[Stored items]
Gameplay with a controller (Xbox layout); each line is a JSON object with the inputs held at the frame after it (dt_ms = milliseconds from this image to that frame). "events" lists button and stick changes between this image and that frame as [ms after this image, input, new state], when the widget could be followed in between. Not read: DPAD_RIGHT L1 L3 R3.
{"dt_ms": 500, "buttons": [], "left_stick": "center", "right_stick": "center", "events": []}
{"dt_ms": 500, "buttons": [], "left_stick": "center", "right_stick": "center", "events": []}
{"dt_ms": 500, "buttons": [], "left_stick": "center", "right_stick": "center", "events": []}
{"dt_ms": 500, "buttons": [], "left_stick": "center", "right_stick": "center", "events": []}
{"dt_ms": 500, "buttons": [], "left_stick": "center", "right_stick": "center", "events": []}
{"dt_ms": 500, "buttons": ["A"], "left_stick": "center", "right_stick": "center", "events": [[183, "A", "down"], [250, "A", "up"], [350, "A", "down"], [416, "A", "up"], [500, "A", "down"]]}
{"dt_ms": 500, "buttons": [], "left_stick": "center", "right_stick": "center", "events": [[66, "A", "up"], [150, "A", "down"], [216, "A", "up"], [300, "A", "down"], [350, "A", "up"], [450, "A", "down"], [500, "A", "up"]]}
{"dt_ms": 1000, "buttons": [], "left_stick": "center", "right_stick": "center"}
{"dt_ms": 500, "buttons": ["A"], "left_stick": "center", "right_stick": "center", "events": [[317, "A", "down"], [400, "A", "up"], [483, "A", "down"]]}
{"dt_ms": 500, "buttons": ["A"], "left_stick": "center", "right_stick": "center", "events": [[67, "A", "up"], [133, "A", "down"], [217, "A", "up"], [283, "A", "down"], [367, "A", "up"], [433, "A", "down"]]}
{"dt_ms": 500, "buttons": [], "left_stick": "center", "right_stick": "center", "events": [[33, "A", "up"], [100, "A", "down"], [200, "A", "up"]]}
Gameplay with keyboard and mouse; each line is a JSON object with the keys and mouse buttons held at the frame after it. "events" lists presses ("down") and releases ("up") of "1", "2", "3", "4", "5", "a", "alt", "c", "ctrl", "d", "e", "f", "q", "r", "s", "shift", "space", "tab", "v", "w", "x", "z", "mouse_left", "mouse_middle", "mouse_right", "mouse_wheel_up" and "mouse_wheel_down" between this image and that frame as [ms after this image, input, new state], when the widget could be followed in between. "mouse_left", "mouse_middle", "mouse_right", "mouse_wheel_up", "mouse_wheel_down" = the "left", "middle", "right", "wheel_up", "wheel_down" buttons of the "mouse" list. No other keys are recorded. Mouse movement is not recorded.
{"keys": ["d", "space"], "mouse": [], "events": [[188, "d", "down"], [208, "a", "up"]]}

Work task: Write out every entry again, keeping each line exactly the same.

Response below:
Gameplay with a controller (Xbox layout); each line is a JSON object with the inputs held at the frame after it (dt_ms = milliseconds from this image to that frame). "events" lists button and stick changes between this image and that frame as [ms after this image, input, new state], when the widget could be followed in between. Not read: DPAD_RIGHT L1 L3 R3.
{"dt_ms": 500, "buttons": [], "left_stick": "center", "right_stick": "center", "events": []}
{"dt_ms": 500, "buttons": [], "left_stick": "center", "right_stick": "center", "events": []}
{"dt_ms": 500, "buttons": [], "left_stick": "center", "right_stick": "center", "events": []}
{"dt_ms": 500, "buttons": [], "left_stick": "center", "right_stick": "center", "events": []}
{"dt_ms": 500, "buttons": [], "left_stick": "center", "right_stick": "center", "events": []}
{"dt_ms": 500, "buttons": ["A"], "left_stick": "center", "right_stick": "center", "events": [[183, "A", "down"], [250, "A", "up"], [350, "A", "down"], [416, "A", "up"], [500, "A", "down"]]}
{"dt_ms": 500, "buttons": [], "left_stick": "center", "right_stick": "center", "events": [[66, "A", "up"], [150, "A", "down"], [216, "A", "up"], [300, "A", "down"], [350, "A", "up"], [450, "A", "down"], [500, "A", "up"]]}
{"dt_ms": 1000, "buttons": [], "left_stick": "center", "right_stick": "center"}
{"dt_ms": 500, "buttons": ["A"], "left_stick": "center", "right_stick": "center", "events": [[317, "A", "down"], [400, "A", "up"], [483, "A", "down"]]}
{"dt_ms": 500, "buttons": ["A"], "left_stick": "center", "right_stick": "center", "events": [[67, "A", "up"], [133, "A", "down"], [217, "A", "up"], [283, "A", "down"], [367, "A", "up"], [433, "A", "down"]]}
{"dt_ms": 500, "buttons": [], "left_stick": "center", "right_stick": "center", "events": [[33, "A", "up"], [100, "A", "down"], [200, "A", "up"]]}
Gameplay with keyboard and mouse; each line is a JSON object with the keys and mouse buttons held at the frame after it. "events" lists presses ("down") and releases ("up") of "1", "2", "3", "4", "5", "a", "alt", "c", "ctrl", "d", "e", "f", "q", "r", "s", "shift", "space", "tab", "v", "w", "x", "z", "mouse_left", "mouse_middle", "mouse_right", "mouse_wheel_up" and "mouse_wheel_down" between this image and that frame as [ms after this image, input, new state], when the widget could be followed in between. "mouse_left", "mouse_middle", "mouse_right", "mouse_wheel_up", "mouse_wheel_down" = the "left", "middle", "right", "wheel_up", "wheel_down" buttons of the "mouse" list. No other keys are recorded. Mouse movement is not recorded.
{"keys": ["d", "space"], "mouse": [], "events": [[188, "d", "down"], [208, "a", "up"]]}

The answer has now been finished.